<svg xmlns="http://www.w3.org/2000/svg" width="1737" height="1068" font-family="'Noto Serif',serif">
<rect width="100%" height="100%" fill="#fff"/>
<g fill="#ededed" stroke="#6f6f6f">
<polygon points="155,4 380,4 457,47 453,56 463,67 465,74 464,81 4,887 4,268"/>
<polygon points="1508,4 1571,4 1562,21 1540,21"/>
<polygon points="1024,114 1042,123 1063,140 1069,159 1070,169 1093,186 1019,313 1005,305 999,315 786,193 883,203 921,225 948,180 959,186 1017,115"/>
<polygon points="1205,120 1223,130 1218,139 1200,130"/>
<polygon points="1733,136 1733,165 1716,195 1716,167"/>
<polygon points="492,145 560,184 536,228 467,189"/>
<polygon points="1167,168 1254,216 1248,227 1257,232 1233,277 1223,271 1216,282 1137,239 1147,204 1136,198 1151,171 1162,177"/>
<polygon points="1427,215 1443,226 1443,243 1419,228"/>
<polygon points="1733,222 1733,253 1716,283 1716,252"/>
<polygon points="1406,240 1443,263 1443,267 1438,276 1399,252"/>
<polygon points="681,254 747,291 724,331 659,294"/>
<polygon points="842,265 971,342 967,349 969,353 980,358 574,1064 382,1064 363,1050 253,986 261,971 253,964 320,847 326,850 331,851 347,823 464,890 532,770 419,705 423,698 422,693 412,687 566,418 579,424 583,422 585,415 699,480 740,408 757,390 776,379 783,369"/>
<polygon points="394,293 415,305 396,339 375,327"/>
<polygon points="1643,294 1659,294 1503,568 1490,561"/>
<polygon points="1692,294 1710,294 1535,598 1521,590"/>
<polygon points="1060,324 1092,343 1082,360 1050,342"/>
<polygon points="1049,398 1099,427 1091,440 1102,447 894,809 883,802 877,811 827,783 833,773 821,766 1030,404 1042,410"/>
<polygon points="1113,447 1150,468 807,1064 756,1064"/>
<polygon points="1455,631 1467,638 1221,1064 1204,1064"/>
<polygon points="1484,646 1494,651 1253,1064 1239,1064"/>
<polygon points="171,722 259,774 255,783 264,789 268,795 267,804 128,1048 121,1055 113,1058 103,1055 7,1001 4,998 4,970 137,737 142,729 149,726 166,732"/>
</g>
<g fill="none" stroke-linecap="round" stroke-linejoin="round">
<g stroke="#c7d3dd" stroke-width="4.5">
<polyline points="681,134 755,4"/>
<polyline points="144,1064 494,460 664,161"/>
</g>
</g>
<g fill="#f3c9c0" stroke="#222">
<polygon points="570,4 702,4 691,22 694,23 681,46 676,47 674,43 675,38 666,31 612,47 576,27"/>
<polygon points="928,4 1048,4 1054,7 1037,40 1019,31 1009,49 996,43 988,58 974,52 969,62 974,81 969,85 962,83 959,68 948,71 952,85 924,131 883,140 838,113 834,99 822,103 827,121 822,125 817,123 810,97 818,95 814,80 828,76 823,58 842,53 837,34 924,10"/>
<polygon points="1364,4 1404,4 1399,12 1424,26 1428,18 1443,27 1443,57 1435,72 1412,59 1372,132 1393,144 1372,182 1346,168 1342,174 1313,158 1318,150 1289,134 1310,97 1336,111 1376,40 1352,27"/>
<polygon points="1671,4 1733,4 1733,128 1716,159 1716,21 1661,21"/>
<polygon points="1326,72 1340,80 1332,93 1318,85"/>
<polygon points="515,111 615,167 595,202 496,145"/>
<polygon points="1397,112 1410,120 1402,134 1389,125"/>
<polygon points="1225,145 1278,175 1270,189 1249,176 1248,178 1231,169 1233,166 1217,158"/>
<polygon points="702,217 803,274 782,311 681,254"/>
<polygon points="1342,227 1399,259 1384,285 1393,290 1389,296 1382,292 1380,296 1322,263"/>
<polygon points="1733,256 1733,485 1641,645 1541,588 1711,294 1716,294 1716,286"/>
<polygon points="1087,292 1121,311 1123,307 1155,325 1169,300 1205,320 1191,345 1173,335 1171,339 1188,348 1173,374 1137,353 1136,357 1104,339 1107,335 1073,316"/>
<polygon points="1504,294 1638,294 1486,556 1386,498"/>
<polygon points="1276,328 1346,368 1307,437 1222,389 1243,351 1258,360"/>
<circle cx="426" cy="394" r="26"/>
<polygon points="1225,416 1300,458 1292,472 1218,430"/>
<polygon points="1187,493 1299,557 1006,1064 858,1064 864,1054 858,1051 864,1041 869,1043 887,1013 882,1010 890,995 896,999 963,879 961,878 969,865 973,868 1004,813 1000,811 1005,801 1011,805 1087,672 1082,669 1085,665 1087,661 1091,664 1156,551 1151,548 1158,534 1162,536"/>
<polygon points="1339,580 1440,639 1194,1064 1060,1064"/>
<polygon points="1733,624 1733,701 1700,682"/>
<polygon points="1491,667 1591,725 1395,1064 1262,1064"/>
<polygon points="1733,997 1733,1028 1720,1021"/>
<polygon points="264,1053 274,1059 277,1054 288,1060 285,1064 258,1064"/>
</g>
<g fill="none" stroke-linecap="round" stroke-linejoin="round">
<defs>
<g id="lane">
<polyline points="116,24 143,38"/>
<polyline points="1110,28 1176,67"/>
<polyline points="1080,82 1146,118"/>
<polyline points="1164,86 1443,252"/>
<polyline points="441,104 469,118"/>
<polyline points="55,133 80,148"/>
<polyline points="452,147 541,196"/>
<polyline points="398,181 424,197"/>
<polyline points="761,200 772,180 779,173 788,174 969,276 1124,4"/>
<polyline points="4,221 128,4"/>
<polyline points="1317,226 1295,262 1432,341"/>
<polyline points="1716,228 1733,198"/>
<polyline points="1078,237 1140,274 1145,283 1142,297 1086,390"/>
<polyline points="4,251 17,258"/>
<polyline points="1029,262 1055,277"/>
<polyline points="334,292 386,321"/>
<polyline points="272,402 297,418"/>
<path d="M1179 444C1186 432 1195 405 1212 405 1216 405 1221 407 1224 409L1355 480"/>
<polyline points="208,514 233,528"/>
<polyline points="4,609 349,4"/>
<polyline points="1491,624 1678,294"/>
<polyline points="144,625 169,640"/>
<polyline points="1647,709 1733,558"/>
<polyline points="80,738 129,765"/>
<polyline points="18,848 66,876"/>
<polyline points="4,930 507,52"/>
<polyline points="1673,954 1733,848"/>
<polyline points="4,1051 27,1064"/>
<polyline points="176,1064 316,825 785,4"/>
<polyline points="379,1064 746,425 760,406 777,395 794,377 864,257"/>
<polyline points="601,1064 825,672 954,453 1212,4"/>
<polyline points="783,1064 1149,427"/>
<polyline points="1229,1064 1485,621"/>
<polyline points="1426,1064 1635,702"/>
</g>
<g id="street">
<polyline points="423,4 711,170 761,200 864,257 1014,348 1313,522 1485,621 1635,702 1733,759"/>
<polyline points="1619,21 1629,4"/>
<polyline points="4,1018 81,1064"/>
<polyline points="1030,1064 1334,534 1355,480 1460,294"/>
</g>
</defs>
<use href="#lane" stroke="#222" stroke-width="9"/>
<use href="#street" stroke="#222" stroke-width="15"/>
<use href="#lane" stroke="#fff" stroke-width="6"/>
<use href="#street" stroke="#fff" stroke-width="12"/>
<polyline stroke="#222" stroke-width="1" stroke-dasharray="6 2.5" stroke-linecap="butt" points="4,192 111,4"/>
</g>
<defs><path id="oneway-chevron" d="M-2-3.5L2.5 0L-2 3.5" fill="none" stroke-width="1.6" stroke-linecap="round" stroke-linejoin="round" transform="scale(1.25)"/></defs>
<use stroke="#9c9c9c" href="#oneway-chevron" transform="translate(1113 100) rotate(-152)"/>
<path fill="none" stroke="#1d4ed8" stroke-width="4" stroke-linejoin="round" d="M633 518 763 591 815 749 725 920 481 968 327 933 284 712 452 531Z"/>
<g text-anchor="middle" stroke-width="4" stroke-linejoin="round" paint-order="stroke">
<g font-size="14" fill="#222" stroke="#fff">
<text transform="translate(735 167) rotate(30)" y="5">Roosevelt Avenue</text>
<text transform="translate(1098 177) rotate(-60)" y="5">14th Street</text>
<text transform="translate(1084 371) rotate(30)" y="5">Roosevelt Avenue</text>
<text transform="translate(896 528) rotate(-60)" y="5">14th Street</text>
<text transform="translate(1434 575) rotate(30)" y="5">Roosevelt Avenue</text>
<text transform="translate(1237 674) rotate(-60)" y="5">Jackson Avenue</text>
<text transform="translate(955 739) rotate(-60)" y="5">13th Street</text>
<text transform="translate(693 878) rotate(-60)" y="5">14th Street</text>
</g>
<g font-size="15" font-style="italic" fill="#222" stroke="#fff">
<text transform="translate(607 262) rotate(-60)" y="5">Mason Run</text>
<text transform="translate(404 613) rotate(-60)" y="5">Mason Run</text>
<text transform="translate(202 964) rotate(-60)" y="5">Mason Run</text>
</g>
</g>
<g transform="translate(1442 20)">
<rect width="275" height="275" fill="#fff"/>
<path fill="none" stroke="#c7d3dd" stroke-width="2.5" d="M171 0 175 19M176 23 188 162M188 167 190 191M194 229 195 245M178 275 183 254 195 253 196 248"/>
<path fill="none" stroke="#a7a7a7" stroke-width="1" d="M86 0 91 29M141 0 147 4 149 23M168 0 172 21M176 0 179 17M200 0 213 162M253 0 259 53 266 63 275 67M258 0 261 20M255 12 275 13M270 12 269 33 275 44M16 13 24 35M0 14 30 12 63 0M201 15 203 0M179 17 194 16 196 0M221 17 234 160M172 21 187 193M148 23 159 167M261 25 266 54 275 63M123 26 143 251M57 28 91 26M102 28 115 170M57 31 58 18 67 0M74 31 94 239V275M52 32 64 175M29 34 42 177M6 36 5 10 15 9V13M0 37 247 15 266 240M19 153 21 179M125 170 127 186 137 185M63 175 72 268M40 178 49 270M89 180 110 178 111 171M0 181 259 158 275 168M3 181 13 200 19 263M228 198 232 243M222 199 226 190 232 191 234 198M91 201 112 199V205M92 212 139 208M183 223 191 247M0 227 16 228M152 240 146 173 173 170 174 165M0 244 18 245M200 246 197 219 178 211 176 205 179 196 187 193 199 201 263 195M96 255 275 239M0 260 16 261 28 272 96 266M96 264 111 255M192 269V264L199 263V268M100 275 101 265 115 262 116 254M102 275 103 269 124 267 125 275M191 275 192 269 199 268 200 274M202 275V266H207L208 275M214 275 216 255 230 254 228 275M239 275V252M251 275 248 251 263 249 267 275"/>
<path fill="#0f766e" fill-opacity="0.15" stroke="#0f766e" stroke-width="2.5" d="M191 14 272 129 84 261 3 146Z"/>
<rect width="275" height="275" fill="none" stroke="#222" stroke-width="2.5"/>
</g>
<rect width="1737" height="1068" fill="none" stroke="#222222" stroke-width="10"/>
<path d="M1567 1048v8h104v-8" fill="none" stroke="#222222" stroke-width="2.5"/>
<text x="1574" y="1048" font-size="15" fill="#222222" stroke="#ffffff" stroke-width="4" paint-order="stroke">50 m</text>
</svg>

--------

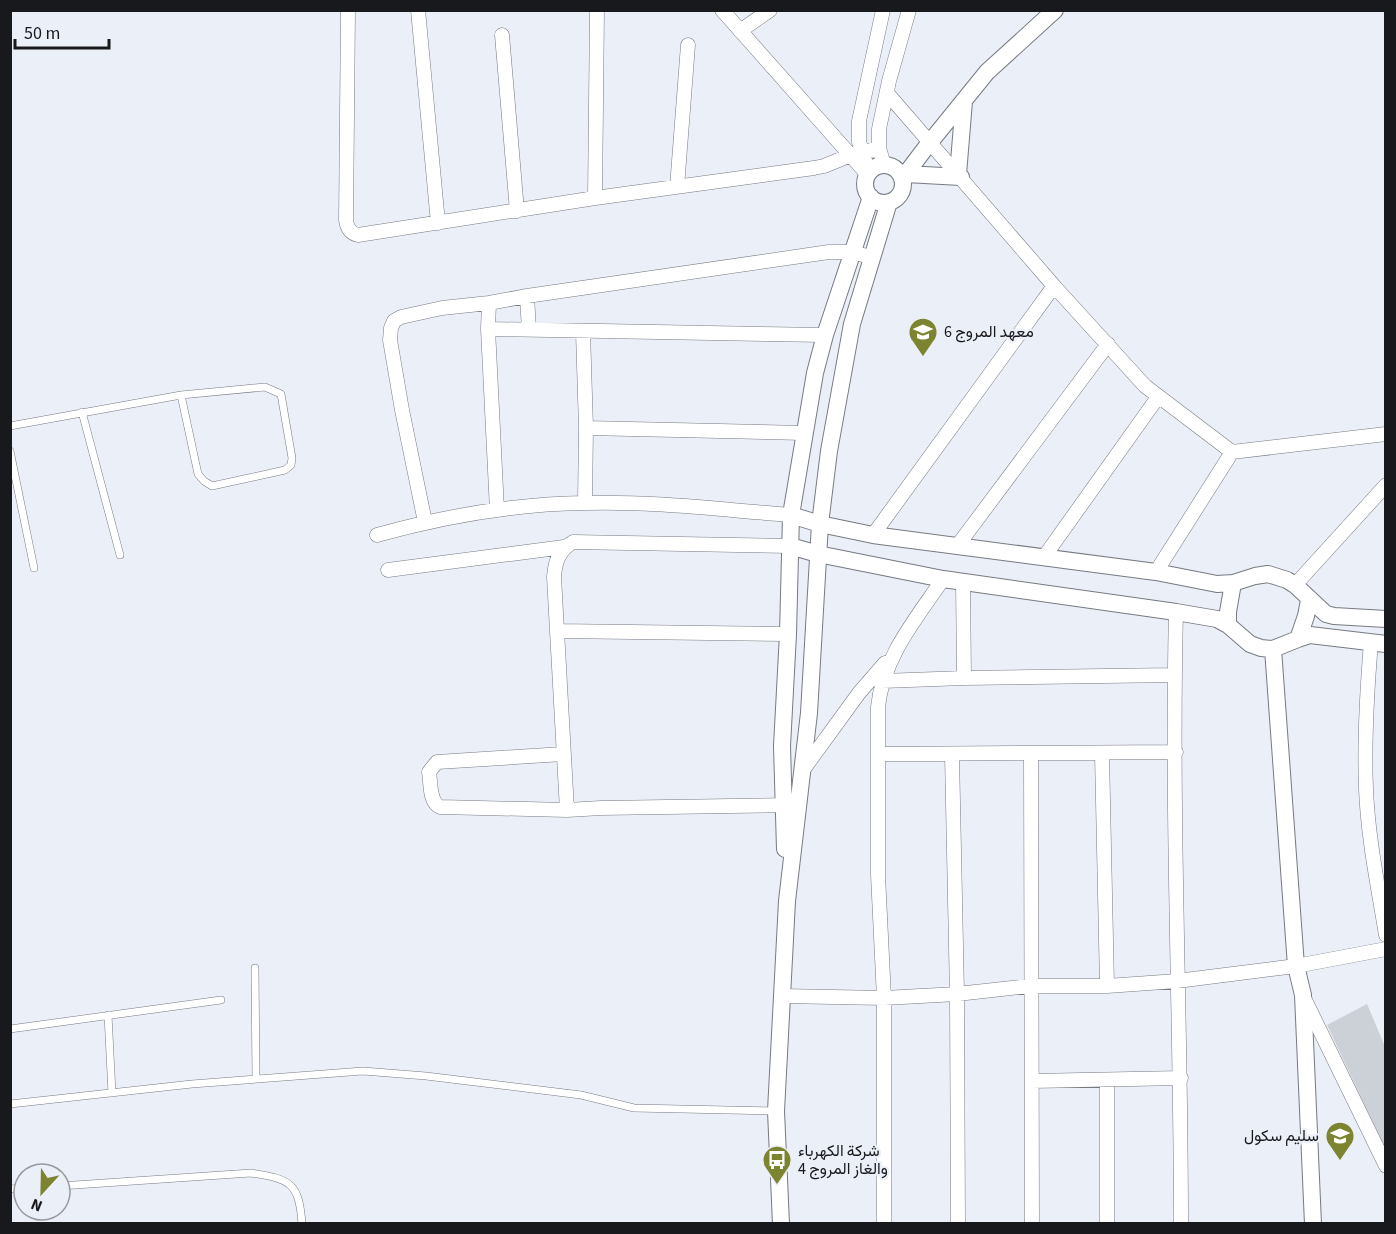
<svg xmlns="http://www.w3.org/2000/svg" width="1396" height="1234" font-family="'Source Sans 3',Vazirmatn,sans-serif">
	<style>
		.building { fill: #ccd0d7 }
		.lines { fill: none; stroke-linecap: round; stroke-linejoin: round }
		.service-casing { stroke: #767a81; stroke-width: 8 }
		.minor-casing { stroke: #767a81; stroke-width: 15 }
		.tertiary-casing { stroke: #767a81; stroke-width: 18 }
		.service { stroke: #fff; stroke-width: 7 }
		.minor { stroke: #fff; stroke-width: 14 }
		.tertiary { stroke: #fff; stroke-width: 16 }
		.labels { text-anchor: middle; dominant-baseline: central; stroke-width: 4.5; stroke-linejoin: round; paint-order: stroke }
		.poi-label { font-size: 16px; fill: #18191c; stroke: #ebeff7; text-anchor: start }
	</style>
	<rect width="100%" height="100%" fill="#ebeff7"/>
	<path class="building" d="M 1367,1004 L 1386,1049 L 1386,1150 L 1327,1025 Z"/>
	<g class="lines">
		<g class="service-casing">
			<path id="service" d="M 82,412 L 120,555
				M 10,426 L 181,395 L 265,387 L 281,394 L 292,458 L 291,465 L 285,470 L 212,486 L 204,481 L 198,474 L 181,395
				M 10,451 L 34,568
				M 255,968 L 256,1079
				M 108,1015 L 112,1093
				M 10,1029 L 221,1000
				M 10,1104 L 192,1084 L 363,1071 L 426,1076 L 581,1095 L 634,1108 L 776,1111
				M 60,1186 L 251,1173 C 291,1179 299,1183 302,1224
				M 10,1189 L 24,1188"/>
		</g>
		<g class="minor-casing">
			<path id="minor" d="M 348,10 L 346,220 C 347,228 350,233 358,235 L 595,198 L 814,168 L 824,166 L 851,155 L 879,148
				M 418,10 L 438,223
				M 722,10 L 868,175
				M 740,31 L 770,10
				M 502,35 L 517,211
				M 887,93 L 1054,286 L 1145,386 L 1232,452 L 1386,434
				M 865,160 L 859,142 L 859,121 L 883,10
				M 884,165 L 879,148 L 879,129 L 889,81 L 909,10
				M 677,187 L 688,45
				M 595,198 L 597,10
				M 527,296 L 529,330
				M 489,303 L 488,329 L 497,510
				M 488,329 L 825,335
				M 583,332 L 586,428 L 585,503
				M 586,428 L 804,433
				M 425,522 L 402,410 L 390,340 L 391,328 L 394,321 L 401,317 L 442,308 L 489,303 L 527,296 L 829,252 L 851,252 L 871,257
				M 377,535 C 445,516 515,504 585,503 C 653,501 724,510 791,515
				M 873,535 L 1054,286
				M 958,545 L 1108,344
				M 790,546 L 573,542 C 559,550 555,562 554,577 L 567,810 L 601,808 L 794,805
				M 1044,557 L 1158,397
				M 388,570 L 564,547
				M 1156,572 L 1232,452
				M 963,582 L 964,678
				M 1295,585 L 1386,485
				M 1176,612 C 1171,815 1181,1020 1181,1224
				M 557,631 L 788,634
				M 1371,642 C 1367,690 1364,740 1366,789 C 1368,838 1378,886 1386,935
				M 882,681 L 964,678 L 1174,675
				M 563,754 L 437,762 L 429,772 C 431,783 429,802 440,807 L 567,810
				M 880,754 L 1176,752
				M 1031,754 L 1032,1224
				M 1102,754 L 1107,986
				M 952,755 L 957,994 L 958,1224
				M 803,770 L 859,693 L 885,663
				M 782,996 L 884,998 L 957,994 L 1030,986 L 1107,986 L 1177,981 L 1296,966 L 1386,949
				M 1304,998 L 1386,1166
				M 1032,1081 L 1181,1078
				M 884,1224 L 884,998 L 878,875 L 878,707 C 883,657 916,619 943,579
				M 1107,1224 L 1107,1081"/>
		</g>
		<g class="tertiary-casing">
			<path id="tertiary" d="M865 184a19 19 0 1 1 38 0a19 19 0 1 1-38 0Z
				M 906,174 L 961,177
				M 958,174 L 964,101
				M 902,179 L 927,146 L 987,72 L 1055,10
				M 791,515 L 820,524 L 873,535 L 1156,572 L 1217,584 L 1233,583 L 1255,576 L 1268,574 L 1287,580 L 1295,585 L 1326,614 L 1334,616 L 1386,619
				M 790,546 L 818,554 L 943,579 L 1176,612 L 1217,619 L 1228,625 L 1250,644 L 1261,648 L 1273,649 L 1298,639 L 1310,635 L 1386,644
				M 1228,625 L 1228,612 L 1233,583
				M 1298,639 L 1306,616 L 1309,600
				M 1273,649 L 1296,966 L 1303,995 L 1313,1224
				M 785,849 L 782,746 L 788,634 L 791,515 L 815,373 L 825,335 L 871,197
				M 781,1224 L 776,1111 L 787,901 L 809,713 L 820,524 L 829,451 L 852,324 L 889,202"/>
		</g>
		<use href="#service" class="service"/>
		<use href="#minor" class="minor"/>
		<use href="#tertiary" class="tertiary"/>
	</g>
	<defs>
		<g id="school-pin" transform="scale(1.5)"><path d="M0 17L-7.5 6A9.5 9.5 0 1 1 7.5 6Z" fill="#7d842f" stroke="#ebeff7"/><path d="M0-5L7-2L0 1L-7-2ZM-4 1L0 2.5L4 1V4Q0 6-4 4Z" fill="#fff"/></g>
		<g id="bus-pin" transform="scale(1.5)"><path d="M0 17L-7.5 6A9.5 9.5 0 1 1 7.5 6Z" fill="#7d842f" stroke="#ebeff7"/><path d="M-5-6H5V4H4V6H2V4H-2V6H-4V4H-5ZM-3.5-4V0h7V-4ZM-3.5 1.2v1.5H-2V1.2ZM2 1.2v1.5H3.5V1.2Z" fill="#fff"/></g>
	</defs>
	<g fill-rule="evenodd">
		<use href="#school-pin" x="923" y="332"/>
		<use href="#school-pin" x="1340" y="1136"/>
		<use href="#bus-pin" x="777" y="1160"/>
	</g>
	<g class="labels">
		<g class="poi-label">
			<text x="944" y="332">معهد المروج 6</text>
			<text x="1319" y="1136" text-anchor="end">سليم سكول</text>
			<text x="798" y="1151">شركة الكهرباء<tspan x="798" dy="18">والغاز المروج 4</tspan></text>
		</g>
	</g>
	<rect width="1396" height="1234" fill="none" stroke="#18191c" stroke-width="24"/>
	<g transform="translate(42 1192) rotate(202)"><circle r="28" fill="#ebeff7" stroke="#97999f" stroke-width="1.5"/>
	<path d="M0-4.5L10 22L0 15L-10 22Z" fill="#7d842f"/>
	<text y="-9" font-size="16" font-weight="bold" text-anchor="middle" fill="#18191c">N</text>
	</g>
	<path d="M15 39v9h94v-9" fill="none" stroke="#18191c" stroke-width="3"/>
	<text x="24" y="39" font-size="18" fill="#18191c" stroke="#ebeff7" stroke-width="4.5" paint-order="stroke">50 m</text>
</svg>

--------

### Work task
In the entries above, find each line with the string "lines" and copy it.

### Answer area
		.lines { fill: none; stroke-linecap: round; stroke-linejoin: round }
	<g class="lines">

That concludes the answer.